Social Media: From a Point of Presence to a Point of Business

Search for “social media listening” and you’ll find upwards of 200 tools and platforms that claim (most rightly) to “bring visibility” of the social web and the ways in which it impacts your business. Sentiment, trends, and influencers all factor into the various visual and tabular readouts that help you see what is happening as consumers talk about your brand, product, or service, like so much eye candy for the metrics-starved.

Social media listeners sit at the core of savvy PR and marketing diagnostic suites, helping professionals on those teams to “actively listen,” to pick out and respond to key influencers, or to spot trends in sentiment and conversation volume. Combined with a multi-faceted point of presence on the social web – generally consisting of Twitter, Facebook, and some mix of Google+, YouTube, Pinterest, and a company blog – the listening tools are the first step in moving from “publishing” (the social offspring of interruptive advertising) to “participation.” It’s a big step, too, and lots of brand teams have spent years getting this right.

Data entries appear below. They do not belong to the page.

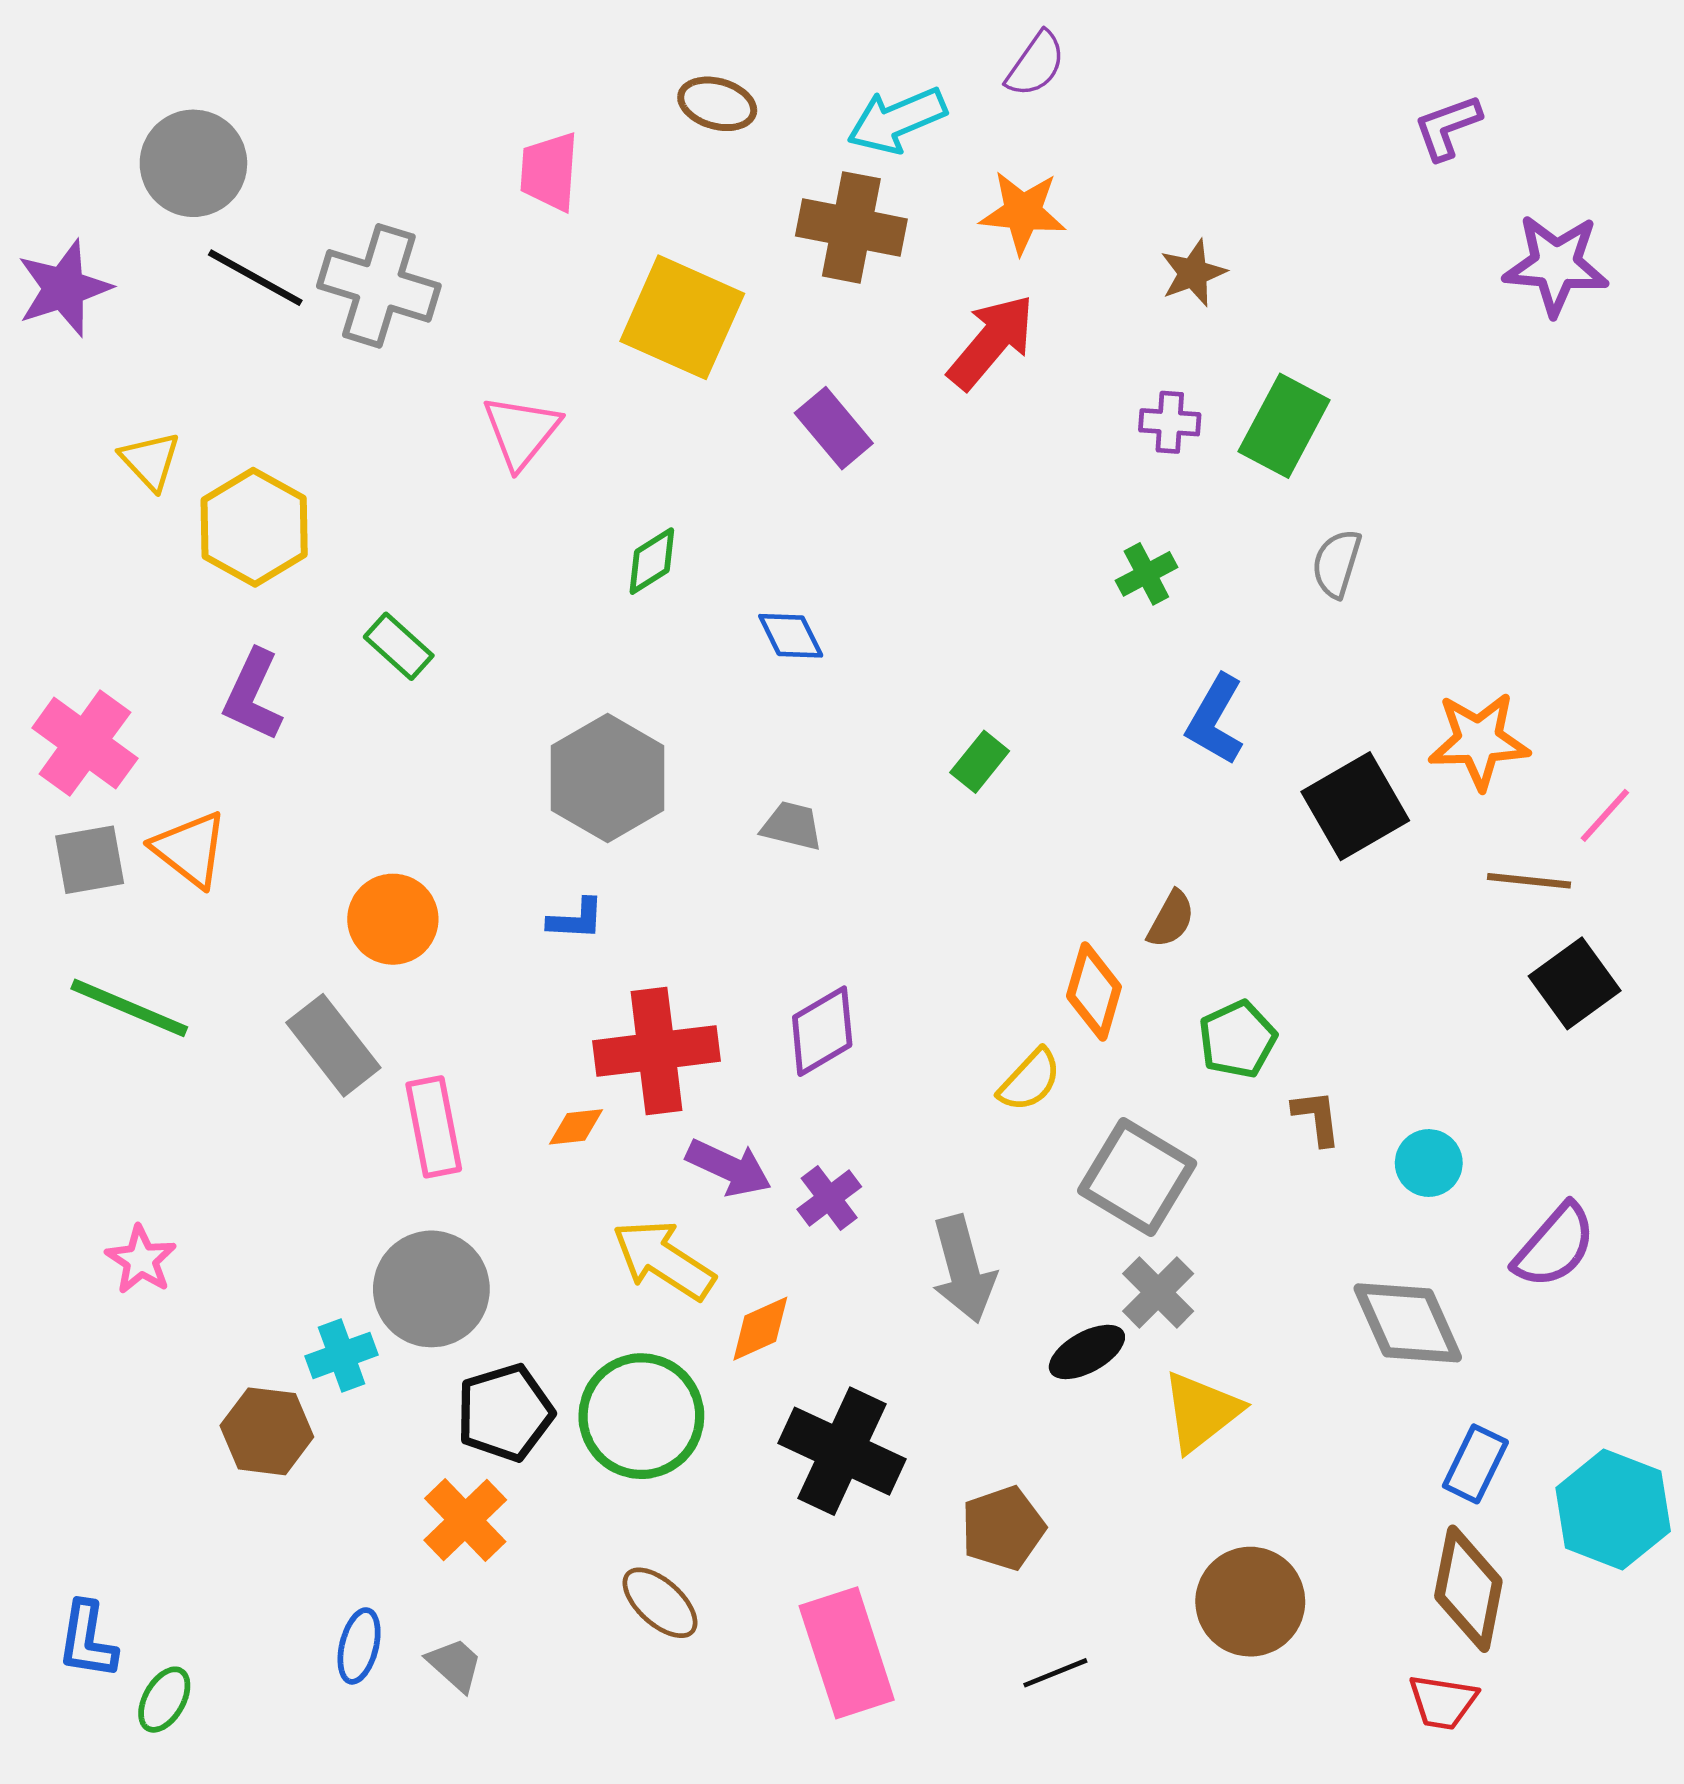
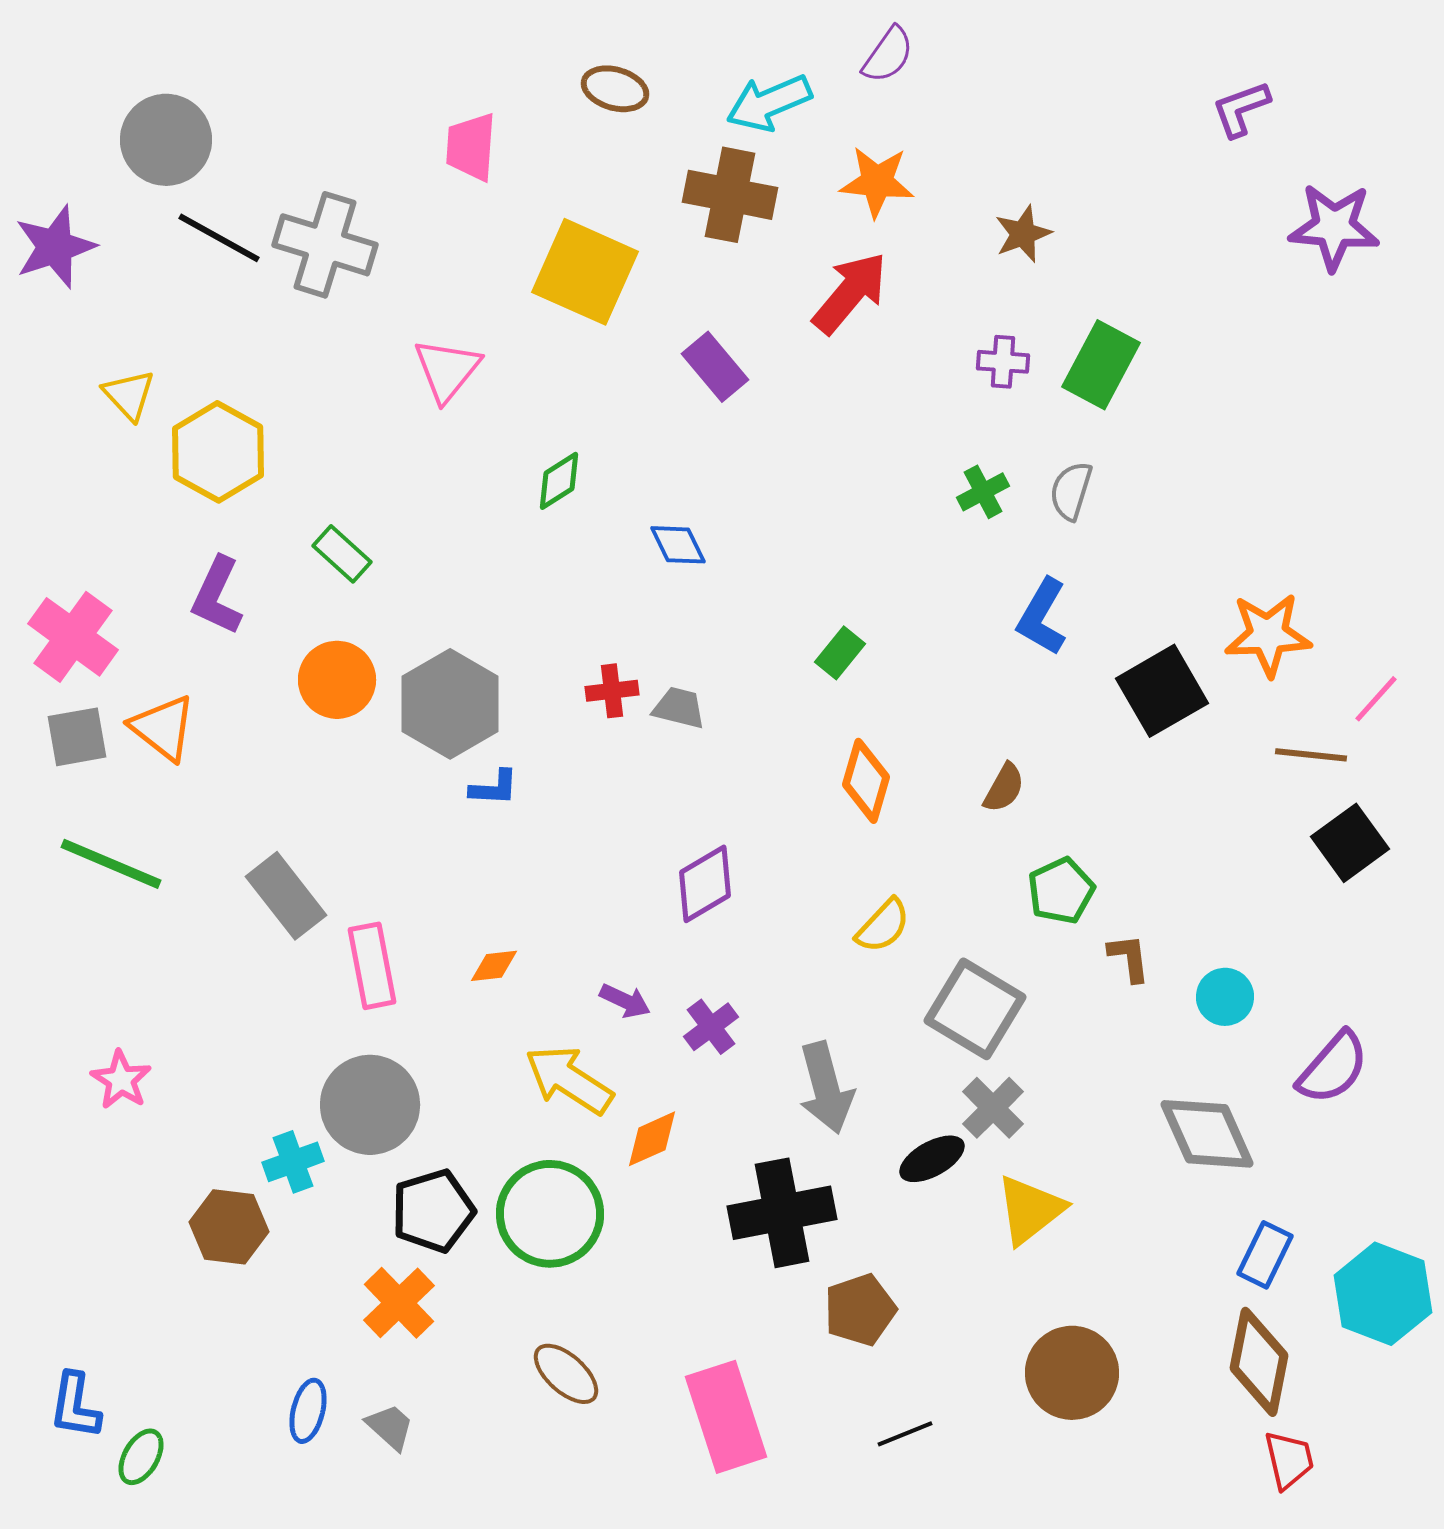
gray semicircle: (1337, 563) -> (1071, 491), moved
gray hexagon: (608, 778) -> (450, 704), moved
orange circle: (393, 919) -> (337, 680), moved
orange diamond: (1094, 992) -> (866, 781), moved
red cross: (657, 1051) -> (612, 691), moved, size x0.5
purple arrow: (729, 1168) -> (625, 1001), size x0.7
black cross: (842, 1451) -> (782, 1213), moved, turned -36
red trapezoid: (1443, 1702) -> (1289, 1460), moved, turned -112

But there’s more. Building a point of presence on the social web that affords some degree of customer participation is a requirement for any contemporary brand. That means it’s no longer a differentiator. Instead of gaining opportunities for more business because of an investment in a social media presence, it’s more likely that a business will simply lose opportunities for lack of an adequate presence, often without realizing it in the same way that ships pass in the night. Customers approach, pass, and then silently drift way. That’s a double challenge: the actual opportunity is the avoidance of a loss, so it’s hard to see. Add to that the reduced ability to react that comes with a weakening business: the competitive advantage being built by proactive brand managers now will be significant later. In a world of quarter-over-quarter sales and margin pressure, that too is a tough sell.

But differentiation at an observable touchpoint drives word-of-mouth, and so the question is “How does a brand build this differentiating capability?” For starters, forget the idea of “out-fancying” a competitor’s Facebook page. The battle is not how cool your Facebook presence is, but what actually happens when a customer visits it and uses it to talk to you. To be sure, there is a lot that you can do to attract people (and even entertain them) with regard to your (often significant) investment in Facebook, Twitter, Pinterest, and other sites. But the real value is in using these presence points for collaboration, for two-sided discourse, or for innovation. In short, it’s about focusing more on the “social” and less on the “media.”

Instead of cranking out Facebook brand posts with the nutritional value of potato chips, open up the social channel for participation between specific individuals in your firm and specific customers in your marketplace. For example, when you see an ordinary customer (not a high-profile “influencer”) asking a question about a new phone that you’ve just rolled out, route that conversation to a specific agent who can help that customer. Follow that conversation as it goes back and forth between that agent and that customer until it is resolved, whether an hour or a day later. Invite that customer to come back, and provide such amazing service that she actually wants to!

Can your listening platform do this? Most can’t, because they were never built to in the first place. Customer service has become the differentiator, and nowhere is this more important than on the social web. It’s customer care, live, in public, and personalized. Do that well and your customers will refer friends to you by name, answering questions like “How likely are you to recommend ____” with “Very!” That is a huge win, and it’s a critical success point for an evolved social business. It also raises the bar for the tools you’ll need.

The key desired behavior is often described as “advocacy” or “evangelism.” These behaviors don’t follow from claims promised in ads: they follow instead from promises…delivered in places like product experience and customer service. So as you look at your own social platform, ask yourself: Are your customers responding to questions that you’ve asked on your Facebook page? Or are you responding to the questions they’ve asked on your Facebook page? The difference is everything.

As you build your social technology platform and your social business practices, take a look at your current program: if it’s social publishing combined with campaign management and diagnostic feedback, you’re on the right track but you’ve boarded the wrong train; you’re on the local. What you need is the cross country express. Publishing and diagnostics – the classic marketing/PR fare – will get you into the game, but they won’t (alone) provide the competitive capabilities to differentiate your brand, product, or service in ways that your customers will articulate, in their own words, and on their own terms. You need to move all the way to operations and customer care.